Who Bears the Biggest Financial Burden
The insurance protection gap, meaning the difference between total economic losses and insured losses, remains one of the most consequential fault lines in global risk finance.
Swiss Re estimated total global economic losses at USD 220 billion in 2025, of which only 49 percent were insured. In many developing economies, between 80 and 90 percent of catastrophe-related losses remain uninsured, exposing households, businesses, and governments to severe financial strain when disasters strike.
Balz Grollimund, head of catastrophe perils at Swiss Re, warned that the relatively lower losses recorded in 2025 should not be mistaken for a reduction in underlying risk.
What Is Driving the Long-Term Rise in Claims
Swiss Re's analysis shows that exposure growth, driven by population growth, urban expansion, and rising asset values in risk-prone areas, accounts for more than 80 percent of the long-term increase in weather-related insured losses globally since 1970. In North America, insured losses from wildfires are growing at an annual rate of around 14 percent, partly attributed to longer fire seasons and shifting temperature and precipitation patterns.
Global insurance losses from natural catastrophes continue to follow a 5 to 7 percent annual real-terms growth rate that has been the norm in recent years.

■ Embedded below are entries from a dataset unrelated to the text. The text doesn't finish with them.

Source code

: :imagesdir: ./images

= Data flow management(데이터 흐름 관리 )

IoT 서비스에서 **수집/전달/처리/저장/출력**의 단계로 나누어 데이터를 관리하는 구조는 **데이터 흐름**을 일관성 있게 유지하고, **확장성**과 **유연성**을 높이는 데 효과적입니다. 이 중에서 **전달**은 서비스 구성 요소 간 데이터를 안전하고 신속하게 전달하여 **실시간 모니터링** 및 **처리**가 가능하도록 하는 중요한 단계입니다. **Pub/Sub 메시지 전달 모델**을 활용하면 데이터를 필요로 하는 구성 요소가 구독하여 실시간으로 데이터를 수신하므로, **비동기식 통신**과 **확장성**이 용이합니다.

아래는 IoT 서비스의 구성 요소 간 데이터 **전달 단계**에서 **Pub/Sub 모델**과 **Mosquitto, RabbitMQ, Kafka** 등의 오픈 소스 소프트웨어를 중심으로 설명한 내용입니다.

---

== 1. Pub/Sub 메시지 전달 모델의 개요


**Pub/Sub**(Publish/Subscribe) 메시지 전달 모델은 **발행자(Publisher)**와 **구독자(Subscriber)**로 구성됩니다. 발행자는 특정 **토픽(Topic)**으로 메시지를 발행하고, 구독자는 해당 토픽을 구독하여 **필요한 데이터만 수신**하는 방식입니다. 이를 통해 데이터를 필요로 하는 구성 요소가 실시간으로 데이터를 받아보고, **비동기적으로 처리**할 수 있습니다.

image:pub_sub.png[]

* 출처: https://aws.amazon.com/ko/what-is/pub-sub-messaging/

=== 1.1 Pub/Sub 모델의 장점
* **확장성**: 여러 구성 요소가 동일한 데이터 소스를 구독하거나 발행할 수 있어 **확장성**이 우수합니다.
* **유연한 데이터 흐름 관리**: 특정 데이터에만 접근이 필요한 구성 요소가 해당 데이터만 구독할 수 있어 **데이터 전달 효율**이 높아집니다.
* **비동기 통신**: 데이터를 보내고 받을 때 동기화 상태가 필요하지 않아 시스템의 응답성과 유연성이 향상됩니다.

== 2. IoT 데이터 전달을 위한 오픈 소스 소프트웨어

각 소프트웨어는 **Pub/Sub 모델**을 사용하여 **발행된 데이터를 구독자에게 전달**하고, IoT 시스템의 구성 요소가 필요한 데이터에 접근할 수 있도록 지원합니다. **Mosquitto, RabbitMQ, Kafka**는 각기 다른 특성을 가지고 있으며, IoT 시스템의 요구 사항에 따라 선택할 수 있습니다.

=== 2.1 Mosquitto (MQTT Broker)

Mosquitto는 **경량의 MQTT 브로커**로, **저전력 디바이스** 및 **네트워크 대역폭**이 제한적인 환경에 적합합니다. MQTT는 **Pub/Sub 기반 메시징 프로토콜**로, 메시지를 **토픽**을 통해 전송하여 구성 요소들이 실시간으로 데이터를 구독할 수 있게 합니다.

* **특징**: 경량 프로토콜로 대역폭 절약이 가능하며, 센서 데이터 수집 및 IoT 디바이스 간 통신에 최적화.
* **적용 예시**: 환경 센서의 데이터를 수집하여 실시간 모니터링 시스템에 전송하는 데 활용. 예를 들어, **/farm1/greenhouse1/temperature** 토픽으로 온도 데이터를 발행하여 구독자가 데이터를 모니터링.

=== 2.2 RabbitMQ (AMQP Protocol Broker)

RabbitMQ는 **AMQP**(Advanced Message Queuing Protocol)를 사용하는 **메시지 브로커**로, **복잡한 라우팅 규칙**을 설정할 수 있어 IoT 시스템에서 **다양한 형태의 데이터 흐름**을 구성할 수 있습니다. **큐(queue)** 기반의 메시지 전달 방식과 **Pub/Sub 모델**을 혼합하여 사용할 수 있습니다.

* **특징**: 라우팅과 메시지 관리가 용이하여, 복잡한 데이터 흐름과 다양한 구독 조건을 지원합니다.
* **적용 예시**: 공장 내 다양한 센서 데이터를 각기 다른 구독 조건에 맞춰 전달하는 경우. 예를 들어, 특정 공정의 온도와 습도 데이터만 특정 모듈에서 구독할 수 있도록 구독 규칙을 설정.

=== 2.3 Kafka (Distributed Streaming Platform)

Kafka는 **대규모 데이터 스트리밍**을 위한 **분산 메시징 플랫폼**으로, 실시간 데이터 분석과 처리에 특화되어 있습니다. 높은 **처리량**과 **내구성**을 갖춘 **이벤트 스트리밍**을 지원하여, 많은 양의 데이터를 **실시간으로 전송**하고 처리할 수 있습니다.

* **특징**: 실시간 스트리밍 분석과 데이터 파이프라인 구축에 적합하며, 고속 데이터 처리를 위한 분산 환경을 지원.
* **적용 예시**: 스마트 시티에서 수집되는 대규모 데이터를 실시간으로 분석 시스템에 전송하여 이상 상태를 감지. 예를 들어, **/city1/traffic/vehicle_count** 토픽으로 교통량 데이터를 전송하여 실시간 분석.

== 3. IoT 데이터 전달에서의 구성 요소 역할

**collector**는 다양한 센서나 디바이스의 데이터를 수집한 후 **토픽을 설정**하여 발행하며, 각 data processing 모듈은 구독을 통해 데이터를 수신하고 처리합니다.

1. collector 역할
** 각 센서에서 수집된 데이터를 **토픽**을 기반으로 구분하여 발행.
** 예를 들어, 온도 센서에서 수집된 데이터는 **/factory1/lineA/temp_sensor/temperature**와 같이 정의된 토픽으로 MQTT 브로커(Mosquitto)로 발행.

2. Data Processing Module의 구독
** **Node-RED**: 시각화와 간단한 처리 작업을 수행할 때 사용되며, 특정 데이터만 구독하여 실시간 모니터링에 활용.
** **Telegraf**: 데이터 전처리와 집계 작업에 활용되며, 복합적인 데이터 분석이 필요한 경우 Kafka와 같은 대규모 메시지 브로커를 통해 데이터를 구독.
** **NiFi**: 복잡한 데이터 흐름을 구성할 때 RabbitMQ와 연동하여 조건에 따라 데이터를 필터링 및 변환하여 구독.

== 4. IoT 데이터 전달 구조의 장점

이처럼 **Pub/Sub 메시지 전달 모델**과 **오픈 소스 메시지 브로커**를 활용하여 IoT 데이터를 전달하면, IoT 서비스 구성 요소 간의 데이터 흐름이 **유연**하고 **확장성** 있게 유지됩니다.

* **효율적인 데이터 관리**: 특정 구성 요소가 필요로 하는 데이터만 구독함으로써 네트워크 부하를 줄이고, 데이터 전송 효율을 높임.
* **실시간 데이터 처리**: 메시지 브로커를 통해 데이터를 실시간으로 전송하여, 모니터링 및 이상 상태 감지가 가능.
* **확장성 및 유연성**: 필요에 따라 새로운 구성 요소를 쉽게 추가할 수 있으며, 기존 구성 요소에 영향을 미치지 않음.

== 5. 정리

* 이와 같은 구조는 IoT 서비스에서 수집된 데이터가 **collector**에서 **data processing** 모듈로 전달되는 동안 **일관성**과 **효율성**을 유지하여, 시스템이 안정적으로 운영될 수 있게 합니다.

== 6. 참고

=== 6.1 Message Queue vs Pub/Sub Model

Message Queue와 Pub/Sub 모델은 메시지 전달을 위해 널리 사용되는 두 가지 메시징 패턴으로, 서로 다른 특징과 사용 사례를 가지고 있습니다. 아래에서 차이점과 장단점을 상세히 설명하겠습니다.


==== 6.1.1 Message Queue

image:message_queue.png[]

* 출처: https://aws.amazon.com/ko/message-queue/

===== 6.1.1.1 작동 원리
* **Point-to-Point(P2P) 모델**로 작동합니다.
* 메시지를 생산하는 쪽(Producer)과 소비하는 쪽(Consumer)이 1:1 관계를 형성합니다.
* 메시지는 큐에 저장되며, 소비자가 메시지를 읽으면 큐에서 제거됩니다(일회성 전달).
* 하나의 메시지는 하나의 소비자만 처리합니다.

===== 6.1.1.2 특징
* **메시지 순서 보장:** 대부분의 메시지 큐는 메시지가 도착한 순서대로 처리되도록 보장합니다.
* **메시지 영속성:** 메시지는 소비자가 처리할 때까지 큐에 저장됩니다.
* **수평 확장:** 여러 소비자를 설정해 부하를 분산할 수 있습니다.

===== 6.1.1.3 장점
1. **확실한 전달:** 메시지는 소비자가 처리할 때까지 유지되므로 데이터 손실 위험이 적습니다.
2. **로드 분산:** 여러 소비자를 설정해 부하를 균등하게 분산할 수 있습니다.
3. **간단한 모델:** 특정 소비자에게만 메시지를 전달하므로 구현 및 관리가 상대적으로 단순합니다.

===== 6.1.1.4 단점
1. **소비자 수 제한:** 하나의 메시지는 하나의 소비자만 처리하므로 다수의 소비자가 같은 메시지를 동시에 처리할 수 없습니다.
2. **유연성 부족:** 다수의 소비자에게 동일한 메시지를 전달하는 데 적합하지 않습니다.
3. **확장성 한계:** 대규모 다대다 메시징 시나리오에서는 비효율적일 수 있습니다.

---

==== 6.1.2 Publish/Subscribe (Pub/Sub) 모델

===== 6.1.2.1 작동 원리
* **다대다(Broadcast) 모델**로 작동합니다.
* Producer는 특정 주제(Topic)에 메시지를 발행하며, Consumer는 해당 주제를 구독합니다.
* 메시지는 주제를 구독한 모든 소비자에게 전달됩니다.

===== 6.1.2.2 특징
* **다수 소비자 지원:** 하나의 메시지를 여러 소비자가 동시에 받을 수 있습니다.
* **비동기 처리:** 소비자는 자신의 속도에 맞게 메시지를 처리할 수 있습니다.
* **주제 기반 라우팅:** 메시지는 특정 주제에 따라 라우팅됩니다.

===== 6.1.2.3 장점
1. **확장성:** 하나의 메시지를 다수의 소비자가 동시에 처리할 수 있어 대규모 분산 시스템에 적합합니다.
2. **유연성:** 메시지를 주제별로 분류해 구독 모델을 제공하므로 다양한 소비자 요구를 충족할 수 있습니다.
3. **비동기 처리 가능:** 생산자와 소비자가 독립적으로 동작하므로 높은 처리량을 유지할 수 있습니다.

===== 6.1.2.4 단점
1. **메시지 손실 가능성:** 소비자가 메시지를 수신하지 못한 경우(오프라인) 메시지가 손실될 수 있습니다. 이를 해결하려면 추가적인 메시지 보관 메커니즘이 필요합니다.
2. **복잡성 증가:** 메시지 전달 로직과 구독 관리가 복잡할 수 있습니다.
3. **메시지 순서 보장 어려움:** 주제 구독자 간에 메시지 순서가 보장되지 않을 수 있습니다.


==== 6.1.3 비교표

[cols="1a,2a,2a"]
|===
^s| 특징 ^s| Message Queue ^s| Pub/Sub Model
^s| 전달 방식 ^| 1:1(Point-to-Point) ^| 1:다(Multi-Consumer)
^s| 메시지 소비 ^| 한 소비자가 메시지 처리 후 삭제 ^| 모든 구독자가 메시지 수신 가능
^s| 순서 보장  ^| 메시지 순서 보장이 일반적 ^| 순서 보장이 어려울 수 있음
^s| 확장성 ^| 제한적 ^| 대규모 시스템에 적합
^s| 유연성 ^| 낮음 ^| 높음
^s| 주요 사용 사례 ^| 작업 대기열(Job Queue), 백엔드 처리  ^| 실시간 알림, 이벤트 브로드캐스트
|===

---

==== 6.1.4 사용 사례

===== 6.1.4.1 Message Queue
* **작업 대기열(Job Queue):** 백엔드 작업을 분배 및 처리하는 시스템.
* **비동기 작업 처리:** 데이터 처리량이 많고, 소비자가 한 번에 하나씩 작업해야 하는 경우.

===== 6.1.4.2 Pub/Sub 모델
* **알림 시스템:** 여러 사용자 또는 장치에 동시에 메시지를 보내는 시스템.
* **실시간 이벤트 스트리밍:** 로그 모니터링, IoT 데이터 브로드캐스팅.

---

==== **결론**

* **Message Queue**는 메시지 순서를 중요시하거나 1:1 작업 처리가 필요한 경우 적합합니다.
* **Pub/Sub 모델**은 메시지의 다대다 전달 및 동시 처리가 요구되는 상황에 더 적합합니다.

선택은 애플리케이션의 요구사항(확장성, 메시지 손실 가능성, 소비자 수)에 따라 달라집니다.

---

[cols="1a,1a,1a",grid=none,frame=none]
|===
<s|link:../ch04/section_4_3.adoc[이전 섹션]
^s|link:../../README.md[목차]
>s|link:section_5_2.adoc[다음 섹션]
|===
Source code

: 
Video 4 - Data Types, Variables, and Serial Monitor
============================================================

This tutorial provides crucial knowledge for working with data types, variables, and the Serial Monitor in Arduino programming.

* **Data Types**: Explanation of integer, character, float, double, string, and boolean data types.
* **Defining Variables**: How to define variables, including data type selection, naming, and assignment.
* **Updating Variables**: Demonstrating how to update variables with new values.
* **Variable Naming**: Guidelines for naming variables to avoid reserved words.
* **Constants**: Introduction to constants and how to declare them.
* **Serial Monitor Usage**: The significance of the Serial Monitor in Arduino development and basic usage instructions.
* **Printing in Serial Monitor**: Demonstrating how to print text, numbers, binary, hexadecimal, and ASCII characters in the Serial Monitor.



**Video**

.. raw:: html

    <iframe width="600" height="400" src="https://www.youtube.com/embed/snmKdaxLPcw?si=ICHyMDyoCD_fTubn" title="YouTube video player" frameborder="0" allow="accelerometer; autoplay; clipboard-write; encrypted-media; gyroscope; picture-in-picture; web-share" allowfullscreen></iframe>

Who in the Industry Is Most Exposed
Many insurers have raised premiums and tightened coverage terms in disaster-prone markets. However, actuarial experts caution that simply charging higher premiums may not be a sustainable solution if losses continue to outpace predictions. In California, several major insurers have already stopped offering home insurance in wildfire-prone areas, and state regulators were forced to intervene with new rules to maintain coverage in high-risk zones.